### Supplied text
+++
To: "'Larry Young'" <cartravel@pobox.com>, fot@autox.team.net
Subject: RE: Lower A arms & geometry
From: Bill Babcock <BillB@bnj.com>
Date: Tue, 5 Feb 2002 10:21:29 -0800
The software I used was from one of the race car builders in England. I
don't remember which. As far as I know it was not for sale--I "borrowed" a
copy with the promise that I would erase it when I was done. It had a
primitive interface even though it ran in Windows. I did as promised, and
deleted it, though I sure would like a copy. 

-----Original Message-----
From: Larry Young [mailto:cartravel@pobox.com]
Sent: Tuesday, February 05, 2002 5:45 AM
To: fot@autox.team.net
Subject: Re: Lower A arms & geometry


Ok, I'll ask the stupid question.  What software are we talking about
here,
and where can it be found?  I messed a little with dyno software, but
haven't
ventured into suspension.
Larry Young

Bill Babcock wrote:

> I did, spent about two days fiddling with software that didn't belong to
> me. I started out by doing all the measurements required--that takes a
lot
> of work because you need to get it all very accurate. Then I ran the
> software and was so shocked at the results that I went back and measured
> everything again. Basically it told me that TR3's shouldn't be able to
> turn a corner at walking speed without flipping on their side. A slight
> exaggeration, but the numbers look really bad. The roll center for the
> front end is about 4 feet underground, bump steer input is huge, there's
> hardly any caster, camber varies greatly as the arm travels. I don't
> remember specifics, I think I wrote a long email to the list that
detailed
> them, but I don't have a copy. I did find that many of the worst faults
> can be corrected, and I did so--my cheater TR3 handles wonderfully. But
if
> you are planning to vintage race, you need to be very careful. I built
an
> adjustable upper arm (heim joints on front and back so the overall
length
> as well as the caster can be adjusted) and moved the upper arm pivot
point
> about one inch inboard. Raised the steering box about a half inch.
+++
### Items
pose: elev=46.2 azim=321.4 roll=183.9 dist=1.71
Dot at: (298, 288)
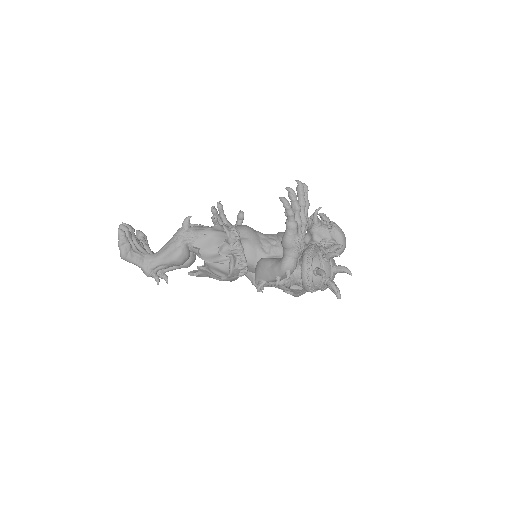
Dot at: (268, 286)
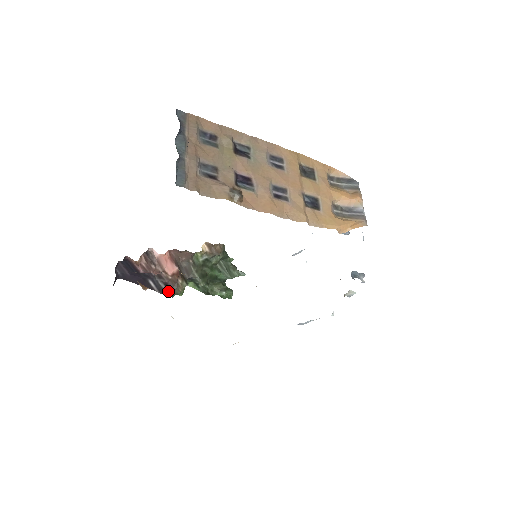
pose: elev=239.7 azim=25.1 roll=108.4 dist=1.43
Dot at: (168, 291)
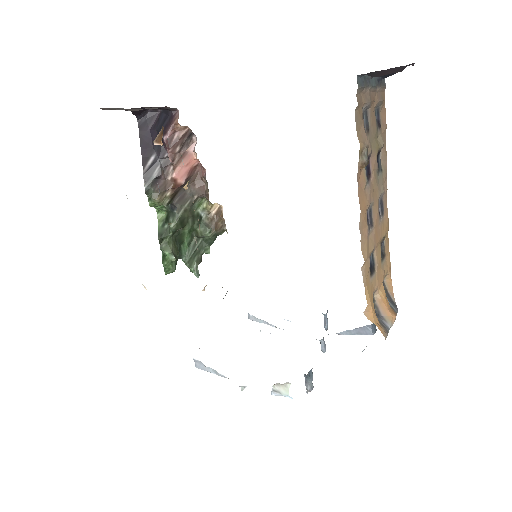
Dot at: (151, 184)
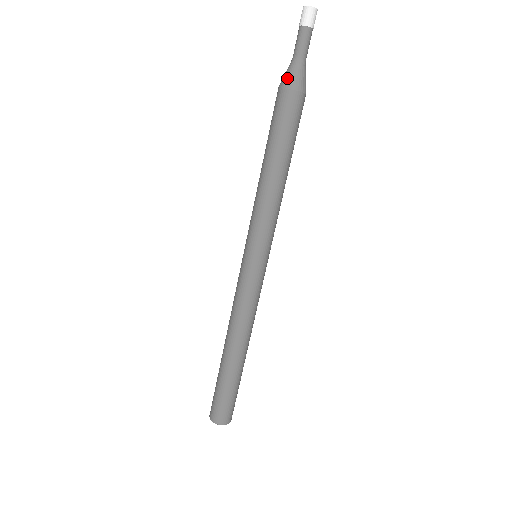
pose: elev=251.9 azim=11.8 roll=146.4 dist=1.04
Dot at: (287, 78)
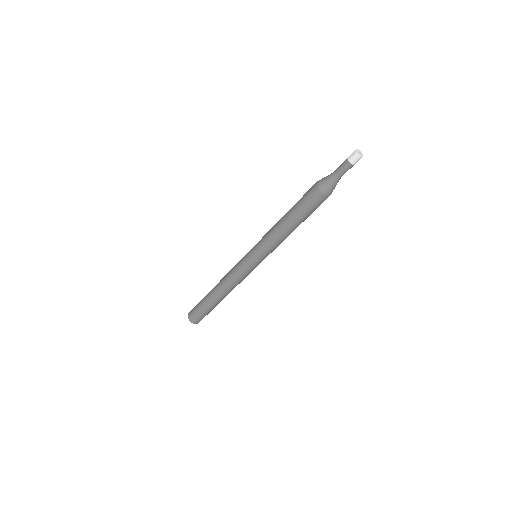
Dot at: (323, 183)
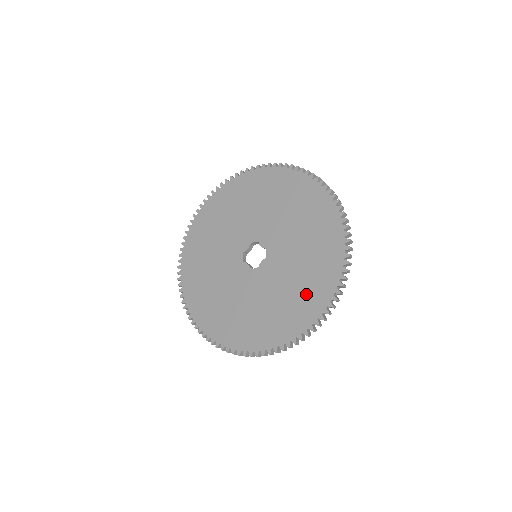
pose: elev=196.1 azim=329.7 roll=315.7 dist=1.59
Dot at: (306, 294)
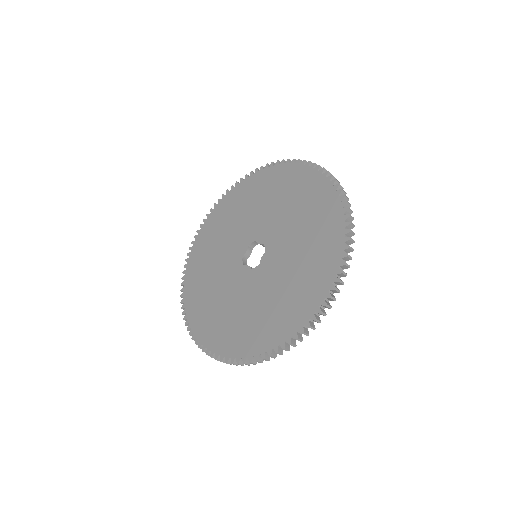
+++
### What you will do
(1) Do the following statements agree with the email exchange about TR3 suspension geometry above? Answer yes or no for each and quote the deciding words. (a) The software Bill used came from a race car builder in England. (b) Bill kept a copy of the software after he finished with it. (c) Bill raised the steering box by about one inch.
(2) Reproduce the part of the email exchange about TR3 suspension geometry above word for word, starting with "Ok, I'll ask" and going on through "ventured into suspension.".

### Results for the exercise
(1)
(a) Yes: "The software I used was from one of the race car builders in England."
(b) No: "I did as promised, and deleted it, though I sure would like a copy."
(c) No: "Raised the steering box about a half inch."

(2)
Ok, I'll ask the stupid question.  What software are we talking about
here,
and where can it be found?  I messed a little with dyno software, but
haven't
ventured into suspension.